▶ _Goal_:
Turn the lines below into a JSON list of strings, with one string per line and no entries for blank lines. Leave the pictures out of the answer.
— Start Exercise materials —
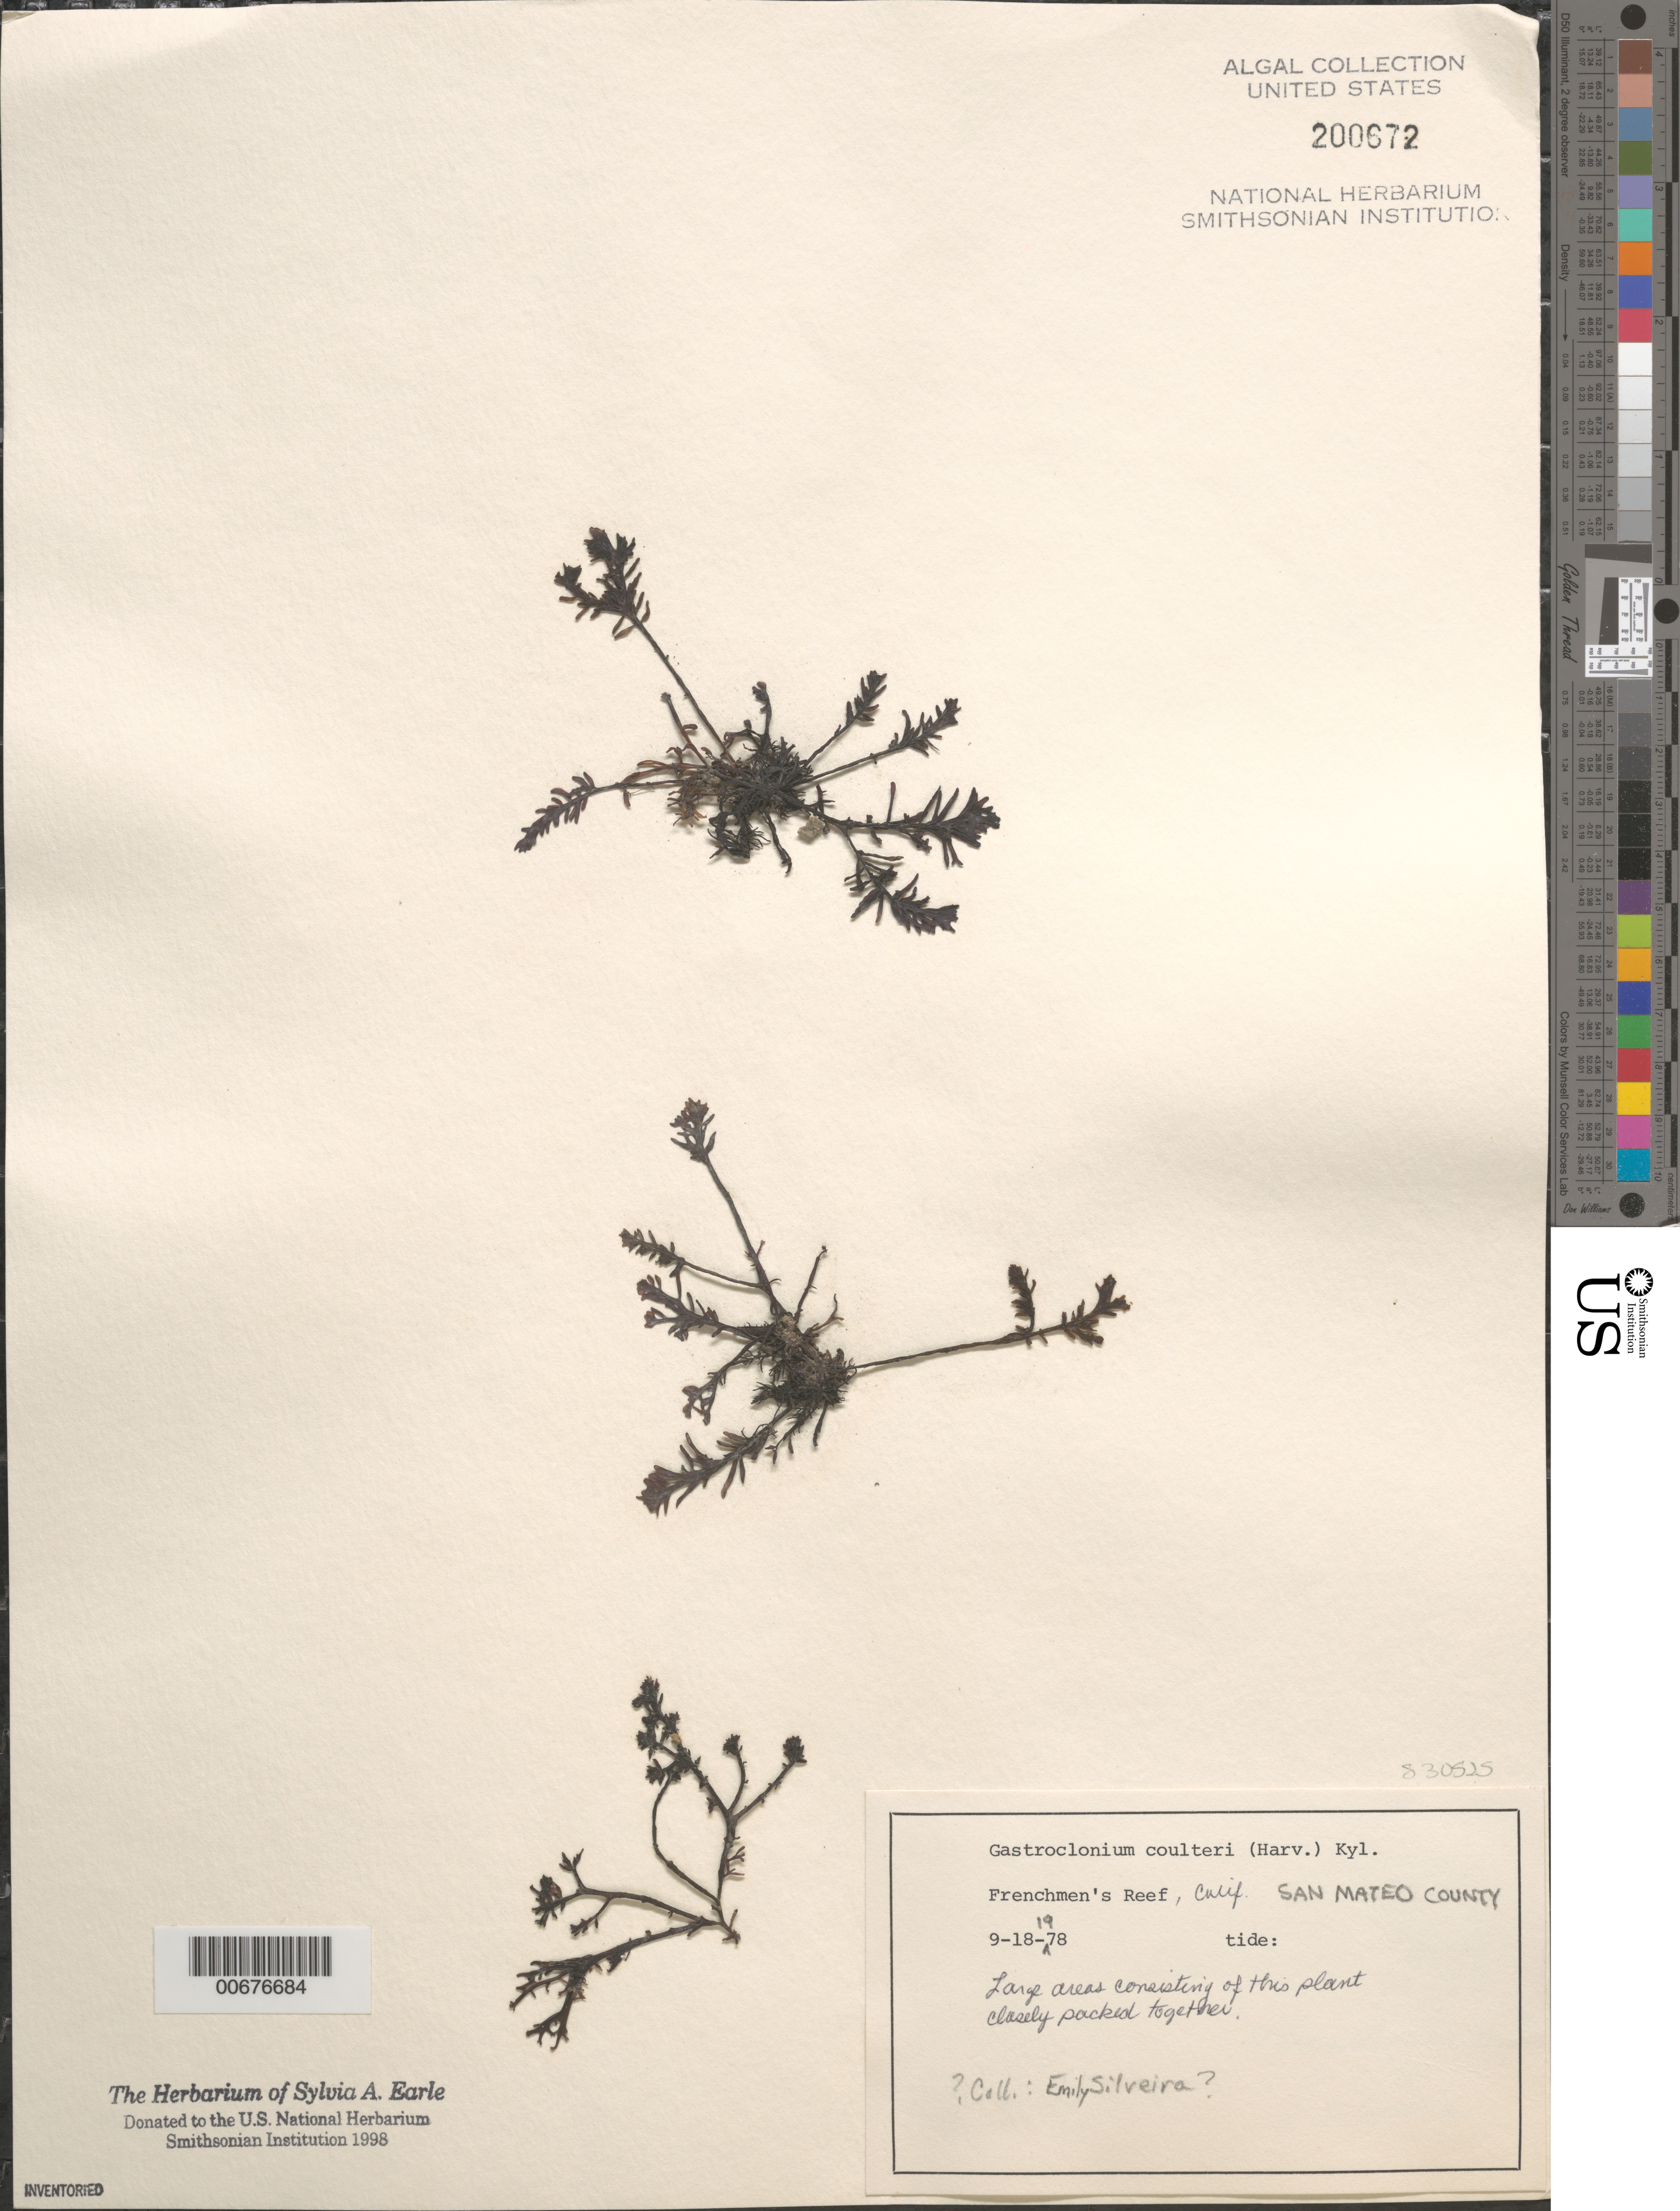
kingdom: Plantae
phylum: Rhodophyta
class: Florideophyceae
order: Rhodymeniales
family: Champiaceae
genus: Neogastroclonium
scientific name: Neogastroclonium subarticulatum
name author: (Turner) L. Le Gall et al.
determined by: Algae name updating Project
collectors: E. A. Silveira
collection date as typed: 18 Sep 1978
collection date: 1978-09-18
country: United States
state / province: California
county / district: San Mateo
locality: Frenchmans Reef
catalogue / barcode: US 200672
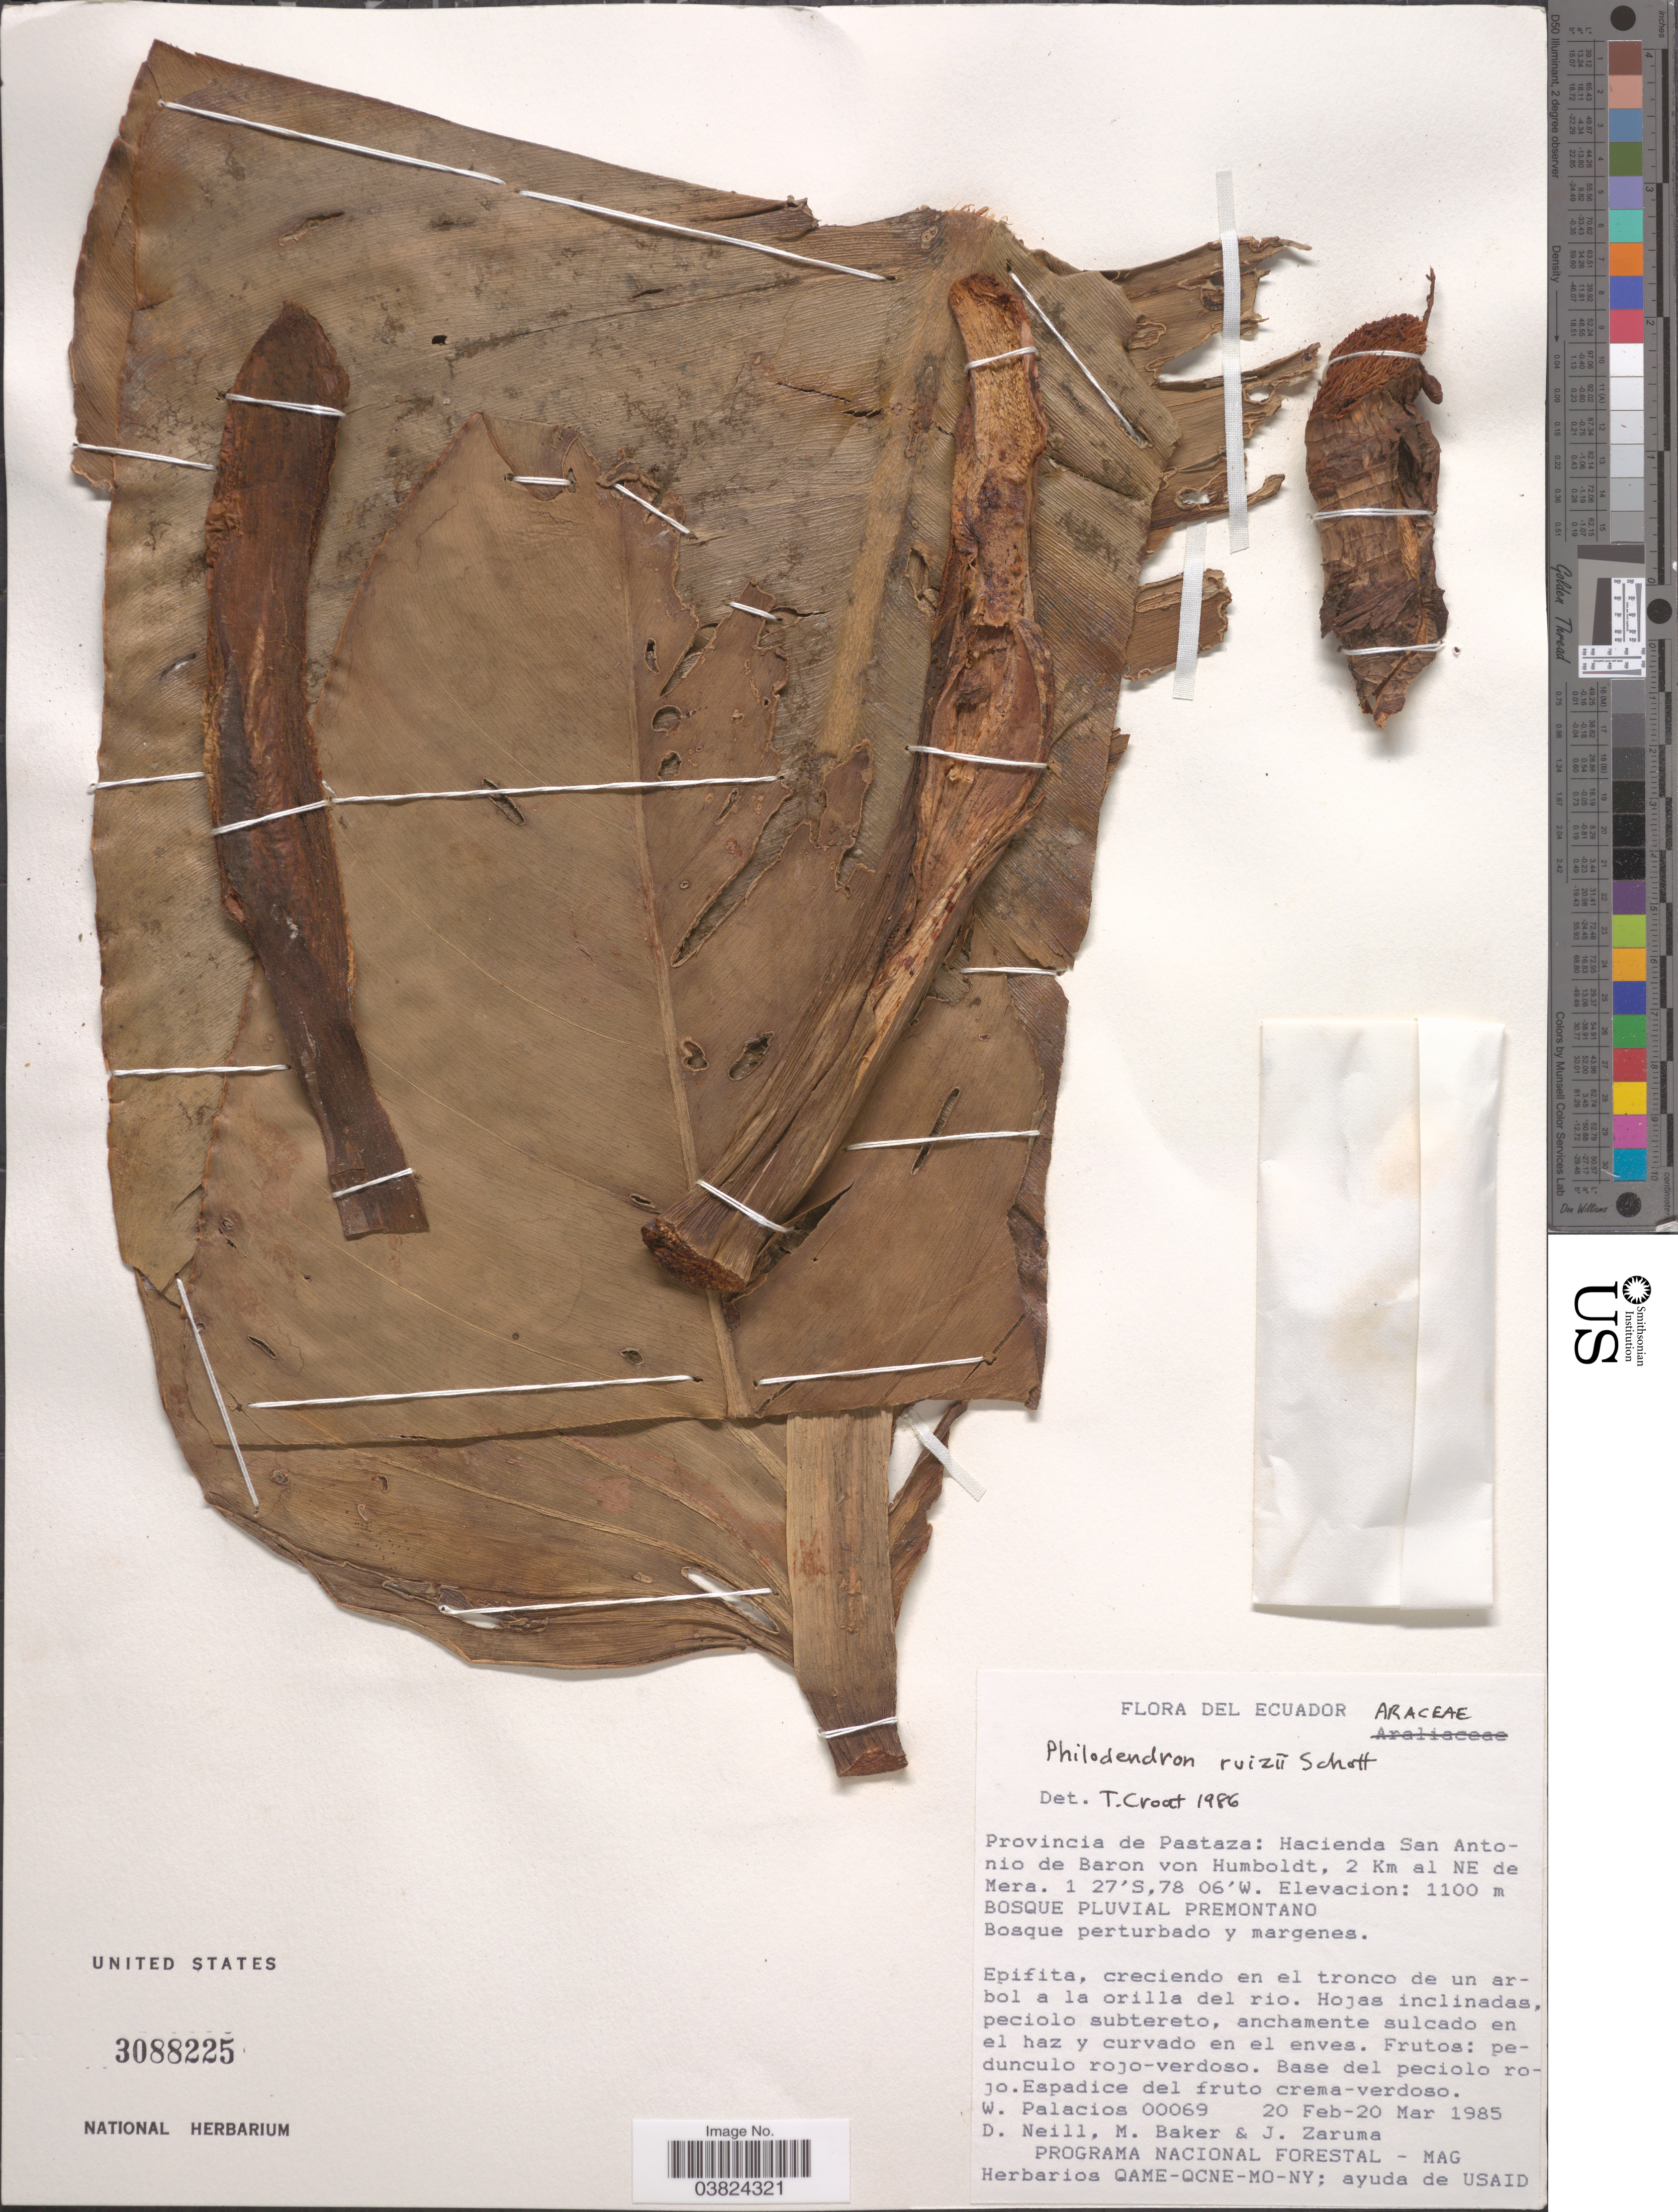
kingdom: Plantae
— End Exercise materials —
▶ _Task solution_:
[
  "kingdom: Plantae",
  "phylum: Rhodophyta",
  "class: Florideophyceae",
  "order: Rhodymeniales",
  "family: Champiaceae",
  "genus: Neogastroclonium",
  "scientific name: Neogastroclonium subarticulatum",
  "name author: (Turner) L. Le Gall et al.",
  "determined by: Algae name updating Project",
  "collectors: E. A. Silveira",
  "collection date as typed: 18 Sep 1978",
  "collection date: 1978-09-18",
  "country: United States",
  "state / province: California",
  "county / district: San Mateo",
  "locality: Frenchmans Reef",
  "catalogue / barcode: US 200672",
  "kingdom: Plantae"
]